A new Brennan Center report by Ian Vandewalker examines what implications, if any, the rise of small-donor contributions has on political polarization and fragmentation. The report evaluates the criticism that small donors may be contributing to those phenomena and concludes that “[s]mall donors are not a driving force behind political dysfunction in the United States, and the benefits of amplifying their voices far outweigh any drawbacks.” The report also argues that far from amplifying polarization and fragmentation, well-designed, publicly financed matching programs—which have the effect of broadening the donor pool—actually have the opposite effect.

From the report:

There is little evidence that the risks posed by small donors outweigh the benefits of lifting their voices.

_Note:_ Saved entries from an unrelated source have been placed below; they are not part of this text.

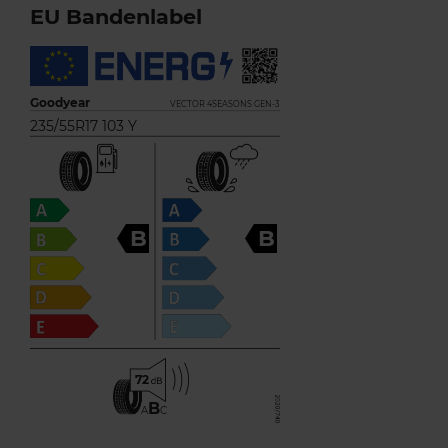
EU Bandenlabel
Goodyear
VECTOR 4SEASONS GEN-3
235/55R17 103 Y
B
B
72
B
A
C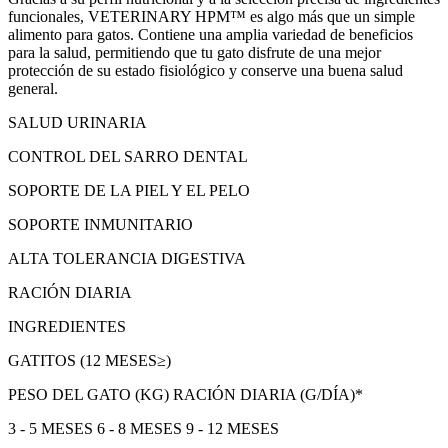
funcionales, VETERINARY HPM™ es algo más que un simple
alimento para gatos. Contiene una amplia variedad de beneficios
para la salud, permitiendo que tu gato disfrute de una mejor
protección de su estado fisiológico y conserve una buena salud
general.
SALUD URINARIA
CONTROL DEL SARRO DENTAL
SOPORTE DE LA PIEL Y EL PELO
SOPORTE INMUNITARIO
ALTA TOLERANCIA DIGESTIVA
RACIÓN DIARIA
INGREDIENTES
GATITOS (12 MESES≥)
PESO DEL GATO (KG) RACIÓN DIARIA (G/DÍA)*
3 - 5 MESES 6 - 8 MESES 9 - 12 MESES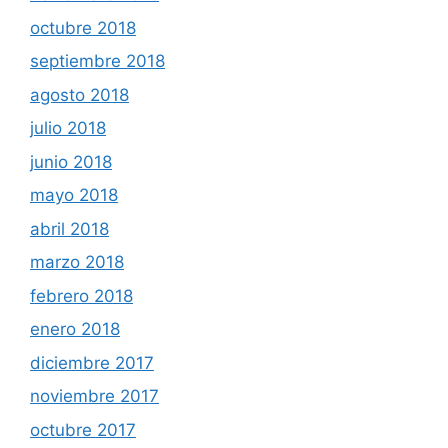
octubre 2018
septiembre 2018
agosto 2018
julio 2018
junio 2018
mayo 2018
abril 2018
marzo 2018
febrero 2018
enero 2018
diciembre 2017
noviembre 2017
octubre 2017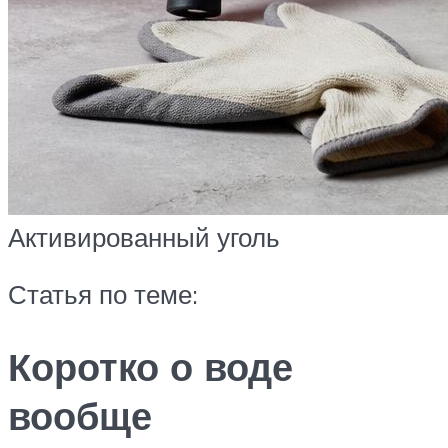
Активированный уголь
Статья по теме:
Коротко о воде
вообще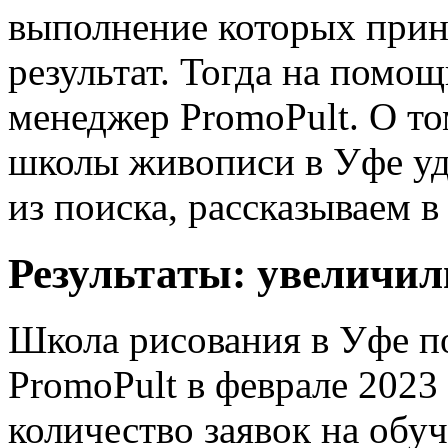
выполнение которых прин
результат. Тогда на помо
менеджер PromoPult. О то
школы живописи в Уфе уд
из поиска, рассказываем в 
Результаты: увеличили
Школа рисования в Уфе п
PromoPult в феврале 2023
количество заявок на обу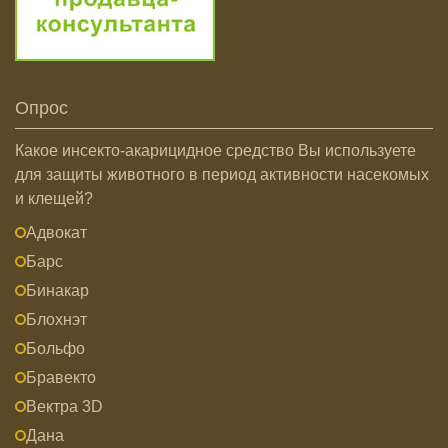
Опрос
Какое инсекто-акарицидное средство Вы используете
для защиты животного в период активности насекомых
и клещей?
Адвокат
Барс
Бинакар
Блохнэт
Больфо
Бравекто
Вектра 3D
Дана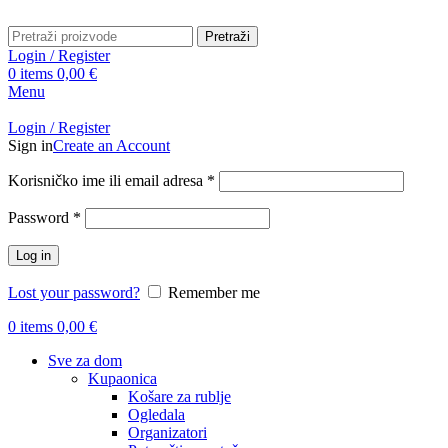
Pretraži
Login / Register
0
items
0,00
€
Menu
Login / Register
Sign in
Create an Account
Obavezno
Korisničko ime ili email adresa
*
Obavezno
Password
*
Log in
Lost your password?
Remember me
0
items
0,00
€
Sve za dom
Kupaonica
Košare za rublje
Ogledala
Organizatori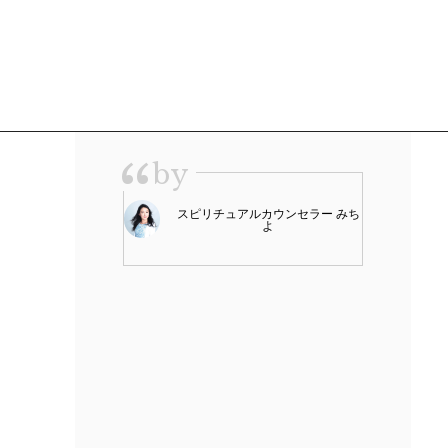
“
by
スピリチュアルカウンセラー みち
よ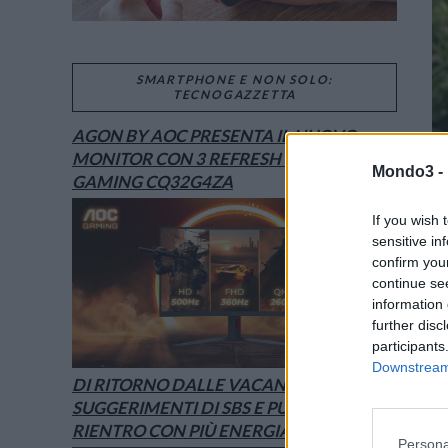
SMARTPHONE E NON SOLO:
TECNOGAZZETTA
AGON BY AOC PRESENTA IL NUOVO
MONITOR CON 3 REFRESH RATE: ECCO IL
Mondo3 -
GAMING CQ32G4ZA
If you wish 
sensitive in
confirm you
continue se
information 
further disc
participants
Downstream 
DI RITORNO DALLE VACANZE? I
SUGGERIMENTI DI SBS E PURO PER UN
RIENTRO CON PIÙ ENERGIA
Persona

Critics have overstated their role in increasing political polarization and fragmentation. American politics has many problems. The rise of small donors is not one of them.

All donors, regardless of how much they give, tend to be more partisan and ideological than the average voter. Many small donors give in patterns indistinguishable from those of other classes of donors. And while small donor giving has increased significantly in recent years, big-money spending has grown faster. The few wealthy donors who give the largest amounts have a much greater impact on American politics and prop up more than their share of extreme, norm-breaking candidates.

Most important, whatever the role of small donors in fueling dysfunctional politics, well-designed matching programs do not make it worse. Matching programs do not simply amplify existing small donors but transform fundraising incentives to change who gives in ways that may mitigate polarization and fragmentation.